Here’s how the opening 2026 Abbott World Marathon Major played out as more than 38,000 athletes took to the streets of the Japanese capital.

Kosgei won in Tokyo in 2022 (in what was the delayed 2021 race) and showed she was in good form with a victory in the Shanghai Marathon in November but clear favourite beforehand was Sutume Kebede (ETH), who was bidding for a third successive win, something no one else has achieved.

Brigid Kosgei celebrates as she crosses the finish line at the Tokyo Marathon 2026. PHOTO: Race organisers

And the pair were part of a select six-woman group as they reached the halfway point in 1:07:37, under the course record pace of Kebede’s 2:15:55 which she set in 2024.

Kosgei and Kebede kept the pressure on and broke clear of the rest by the 30km mark and it was soon after that when Kosgei made what proved to be the race-winning move.

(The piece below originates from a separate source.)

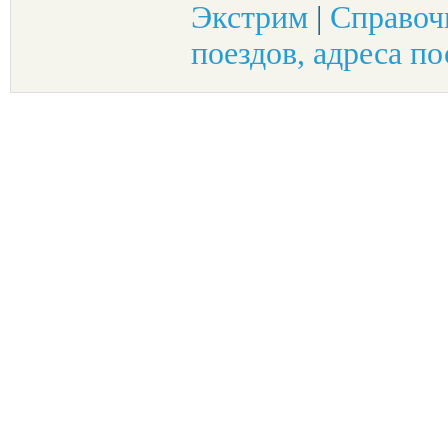
Экстрим
|
Справоч
поездов, адреса по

She was on her own from that point onwards and crossed the line in 2:14:29, an astonishing 86 seconds quicker than that previous course best, and the seventh-fastest in history.

Kebede was overtaken in the closing stages by first her fellow Ethiopian Bertukan Welde, who clocked big PB of 2:16:36 for second place.

And then she was pipped on the line for third by compatriot Hawi Feysa as they were both credited with times of 2:17:39.

Tokyo Marathon 2026 men’s elite race

Japan’s Ryuichi Hashimoto gave the home fans plenty of cheer as he led the way in the first half of the men’s race. But he was swallowed up not long after as nine runners settled down to battle it out.

They were still together at 35km but it began to get whittled down after that and we were down to four at 40km – Takele and three Kenyans – Geoffrey Toroitich, Alex Mutiso and Daniel Mateiko.

Mateiko was first to be dropped and then Takele kicked and just had enough to hold off Toroitich, winner of the Amsterdam Marathon last year in only his second race at the distance, in a thrilling finish as both were given the same time of 2:03:37.

And Mutiso, so narrowly denied victory in the New York Marathon in November, was just a second back in third.